Khalil Mack’s first three games as a member of the Chicago Bears have gone like this: five tackles, two sacks, one forced fumble; five tackles, one sack, one forced fumble; three tackles, one sack, one forced fumble. He’s in the zone right now.
Then again, Mack is always in the zone. Nobody in the league has gotten to the quarterback as consistently as Mack has over the last few years. Right now he leads the entire league in sacks, quarterback pressures, and forced fumbles. Yesterday, he became the first player since 2016 to record a sack and a forced fumble in three straight games. The guy who did that in 2016 was also Khalil Mack.
Trying to sack the quarterback and knock the ball out of his hands is one of the hardest things to do in football, and it’s a pursuit that usually results in failure. Any edge rusher who can sporadically get to the quarterback and turn the ball over a few times a year is a boon for the defense, but the guys who can do it consistently, play after play and game after game, define seasons. What’s remarkable about Mack is how unrelenting he is. He’s never posted a gaudy 20-sack campaign (the most he’s ever had in a single season is 15), but nobody in football is as good as he is at getting through the line of scrimmage and causing problems.

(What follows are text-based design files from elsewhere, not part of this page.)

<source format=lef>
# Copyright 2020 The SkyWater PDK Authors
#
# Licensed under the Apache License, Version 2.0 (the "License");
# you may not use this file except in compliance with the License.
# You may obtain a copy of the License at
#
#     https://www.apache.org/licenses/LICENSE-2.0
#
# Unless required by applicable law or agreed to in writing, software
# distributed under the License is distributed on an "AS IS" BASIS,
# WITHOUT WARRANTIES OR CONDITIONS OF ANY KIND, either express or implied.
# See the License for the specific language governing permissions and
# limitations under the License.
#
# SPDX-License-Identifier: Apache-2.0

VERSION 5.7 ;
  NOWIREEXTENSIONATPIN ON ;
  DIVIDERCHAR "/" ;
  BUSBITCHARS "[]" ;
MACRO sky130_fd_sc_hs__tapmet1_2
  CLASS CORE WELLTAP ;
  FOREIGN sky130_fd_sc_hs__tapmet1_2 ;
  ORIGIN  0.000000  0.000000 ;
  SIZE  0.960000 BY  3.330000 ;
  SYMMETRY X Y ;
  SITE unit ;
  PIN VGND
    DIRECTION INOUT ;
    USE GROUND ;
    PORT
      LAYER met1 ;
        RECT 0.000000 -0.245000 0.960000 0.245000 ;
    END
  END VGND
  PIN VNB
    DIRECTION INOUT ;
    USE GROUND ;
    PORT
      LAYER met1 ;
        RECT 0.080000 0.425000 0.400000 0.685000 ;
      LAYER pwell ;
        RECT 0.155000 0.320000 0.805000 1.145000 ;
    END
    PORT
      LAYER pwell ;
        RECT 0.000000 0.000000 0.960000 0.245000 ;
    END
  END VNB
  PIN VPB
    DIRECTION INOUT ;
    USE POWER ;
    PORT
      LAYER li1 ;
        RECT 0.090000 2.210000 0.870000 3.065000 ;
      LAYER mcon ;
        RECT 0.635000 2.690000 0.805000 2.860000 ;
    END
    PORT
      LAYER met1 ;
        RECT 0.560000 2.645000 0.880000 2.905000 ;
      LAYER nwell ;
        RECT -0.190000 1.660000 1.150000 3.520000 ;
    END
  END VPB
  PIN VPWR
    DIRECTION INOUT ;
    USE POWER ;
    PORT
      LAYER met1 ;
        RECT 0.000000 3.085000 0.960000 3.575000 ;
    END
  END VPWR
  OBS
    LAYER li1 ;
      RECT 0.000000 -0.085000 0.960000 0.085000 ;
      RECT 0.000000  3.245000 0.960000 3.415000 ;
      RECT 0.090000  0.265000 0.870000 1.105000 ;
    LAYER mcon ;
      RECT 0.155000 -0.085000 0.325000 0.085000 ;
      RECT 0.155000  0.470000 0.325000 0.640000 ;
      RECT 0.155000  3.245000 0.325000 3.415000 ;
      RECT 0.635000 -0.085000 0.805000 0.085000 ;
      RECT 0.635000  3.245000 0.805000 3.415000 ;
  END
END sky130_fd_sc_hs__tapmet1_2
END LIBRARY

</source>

The fun thing about watching him is that there’s nothing all that complicated about his work. He’s just faster and stronger than everyone who lines up across from him, and he uses those gifts to attack the quarterback with no wasted effort. Dwight Freeney was an exciting player to watch because his diminutive size demanded he become a master all sorts of feints and spin moves, but all Mack needs to do to beat his man is stick an arm out, or, as shown at the top of this post, lower his head and run straight through the belly of a double-team.

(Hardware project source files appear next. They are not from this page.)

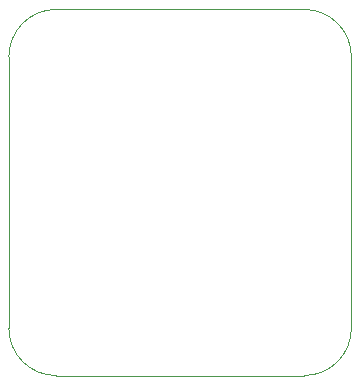
<source format=gbr>
%TF.GenerationSoftware,KiCad,Pcbnew,8.0.3*%
%TF.CreationDate,2024-08-02T11:09:55+07:00*%
%TF.ProjectId,waterleak V.1,77617465-726c-4656-916b-20562e312e6b,rev?*%
%TF.SameCoordinates,Original*%
%TF.FileFunction,Profile,NP*%
%FSLAX46Y46*%
G04 Gerber Fmt 4.6, Leading zero omitted, Abs format (unit mm)*
G04 Created by KiCad (PCBNEW 8.0.3) date 2024-08-02 11:09:55*
%MOMM*%
%LPD*%
G01*
G04 APERTURE LIST*
%TA.AperFunction,Profile*%
%ADD10C,0.050000*%
%TD*%
G04 APERTURE END LIST*
D10*
X99000000Y-56000000D02*
X99000000Y-79000000D01*
X95000000Y-52000000D02*
G75*
G02*
X99000000Y-56000000I0J-4000000D01*
G01*
X74000000Y-52000000D02*
X95000000Y-52000000D01*
X95000000Y-83000000D02*
X74000000Y-83000000D01*
X70000000Y-79000000D02*
X70000000Y-56000000D01*
X74000000Y-83000000D02*
G75*
G02*
X70000000Y-79000000I0J4000000D01*
G01*
X99000000Y-79000000D02*
G75*
G02*
X95000000Y-83000000I-4000000J0D01*
G01*
X70000000Y-56000000D02*
G75*
G02*
X74000000Y-52000000I4000000J0D01*
G01*
M02*

</source>
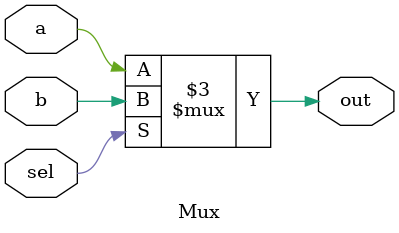
<source format=sv>
`timescale 1ns / 1ps


module Mux #(Imlength = 1)(
    input logic [Imlength-1:0]a,
    input logic [Imlength-1:0]b,
    input logic sel,
    output logic [Imlength-1: 0]out
    );
    
    always_comb
    begin
     out = '0;
      if(sel)  out = b;
      else out = a;
    end
        
endmodule

</source>
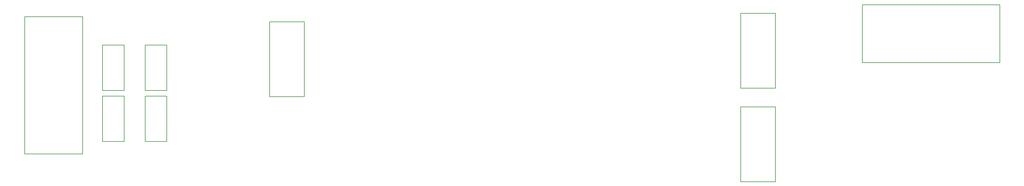
<source format=gbr>
G04 EasyPC Gerber Version 21.0.3 Build 4286 *
G04 #@! TF.Part,Single*
G04 #@! TF.FileFunction,Other,segundaplaca - Top Documentation *
G04 #@! TF.FilePolarity,Positive *
%FSLAX35Y35*%
%MOIN*%
%ADD18C,0.00197*%
X0Y0D02*
D02*
D18*
X37179Y19423D02*
X3321D01*
Y100132*
X37179*
Y19423*
X48754Y26963D02*
Y53537D01*
X61746*
Y26963*
X48754*
X61746Y83537D02*
Y56963D01*
X48754*
Y83537*
X61746*
X73754Y56963D02*
Y83537D01*
X86746*
Y56963*
X73754*
X86746Y53537D02*
Y26963D01*
X73754*
Y53537*
X86746*
X146864Y53242D02*
Y97219D01*
X167337*
Y53242*
X146864*
X443636Y47258D02*
Y3281D01*
X423163*
Y47258*
X443636*
Y102258D02*
Y58281D01*
X423163*
Y102258*
X443636*
X494423Y73321D02*
Y107179D01*
X575132*
Y73321*
X494423*
X0Y0D02*
M02*

</source>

It’s the simplicity of Mack’s dominance that makes it such a thrill, particularly in an era when schemes and systems mean so much in the NFL. Mack reduces the game to something more elemental: there are people in his way and he needs to run through them, and so he does.
I keep thinking back to his strip-sack of Russell Wilson from Week 2, which consisted of nothing more complex than Mack running in one direction, turning, running straight through the face of an offensive lineman, and then sticking his long arm out to swat the ball away from Wilson.
Mack is clearly motivated after being jerked around and eventually traded by the Raiders—he told reporters after yesterday’s game that he is “thrilled as a motherfucker” to be a part of this Bears defense—and the result may end up being his best season yet. If that’s where we end up in Week 17, with Mack winning defensive player of the year and saddling Jon Gruden with one of the dumbest personnel decisions in NFL history, it will all be very simply explained, because the key to Mack’s success is that he is a strong motherfucker who whips ass.